The NZBA member list loads dynamically via a WordPress AJAX plugin on the UNEP FI website — no member data appears in the static HTML. Rather than maintaining a brittle AJAX scrape, the list is versioned in the seed file with retrieved_at and _source_method metadata. Update the file and bump retrieved_at when refreshing.

Confidence semantics for seed-backed scrapers: 1.0 on both found and confidently-not-found (the seed list is treated as authoritative either way). This is the same as a live scraper — the seed-backed nature is not visible at the signal level, only at the source level via is_seed_backed.

What's deliberately not here yet

  • Returns dimension implementation. The workbook keeps it indicative (Decision #17); v0 reads from the seeded return_profile table and maps each institution by its profile. No per-institution returns modelling.
  • Programmatic detection of fossil-fuel / weapons red flags. Methodology note: "for v0.4 they remain manual." Stored on institution; analyst sets at intake.
  • Multi-user features beyond the allow-list. There are 5 users; nobody needs per-user dashboards in v0.
  • Anything web-dashboard-y beyond what the Sheets output provides. Decision #24 — Google Sheets via API is the v0 frontend.
  • Materiality-varied pillar weights by sector. blend_weight has no institution_type scoping column; non-financials currently use the bank weights (E=0.40, S=0.30, G=0.30) as a v0.5 default. v0.6 work.
  • src/scoring/confidence.js — confidence propagation functions described in v0.5 architecture; to be implemented before the first live run.
  • signal_source rename: SBTI-DASHBOARD and SBTI-CORPORATE should both become SBTI-VALIDATED and SBTI-VALIDATED-CORP (or similar) in a future migration. The original spec called for a CSV source; it's actually an Excel file. The source ID names are now misleading but a rename requires updating all referencing rule rows — deferred to avoid mid-session churn.

What's separate from Vextor

ESG screening is not Vextor — different VM, repo, secrets, channel, DNS. Full separation rationale in the session primer.

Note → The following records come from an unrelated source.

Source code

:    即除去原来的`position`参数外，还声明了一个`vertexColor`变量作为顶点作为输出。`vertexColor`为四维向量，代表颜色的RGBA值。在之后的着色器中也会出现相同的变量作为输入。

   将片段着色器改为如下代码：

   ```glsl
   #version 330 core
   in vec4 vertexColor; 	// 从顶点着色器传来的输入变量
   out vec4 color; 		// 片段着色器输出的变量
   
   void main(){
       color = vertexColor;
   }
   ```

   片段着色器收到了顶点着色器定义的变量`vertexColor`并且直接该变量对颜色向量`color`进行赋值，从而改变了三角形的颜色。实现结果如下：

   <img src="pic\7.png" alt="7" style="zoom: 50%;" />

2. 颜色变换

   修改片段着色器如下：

Cycle-summary phrasing conventions

When a rule's applicable_sectors filter excludes institutions, phrase as: "rule X filters out institutions A, B, C (sector N) — applicable_sectors is 'M,...'" rather than "institutions A, B, C are outside rule X's scope." The latter is ambiguous between (a) institutions not in the universe and (b) institutions in the universe but outside the rule's sector filter. The former is unambiguous about institutions being in-universe.

When in doubt

  • For v0.4 rules and methodology: the workbook (ESG_Screening_Framework_v0.4.xlsx) is the spec.
  • For v0.5 two-stage architecture: docs/design/DESIGN_NOTE_v2_two_stage.md and migrations 003/004/005 are the spec (no v0.5 workbook yet).
  • #esg-screening is the live operational record.
  • This file is the technical protocol.
  • If those contradict, ask Rob — don't pick a winner.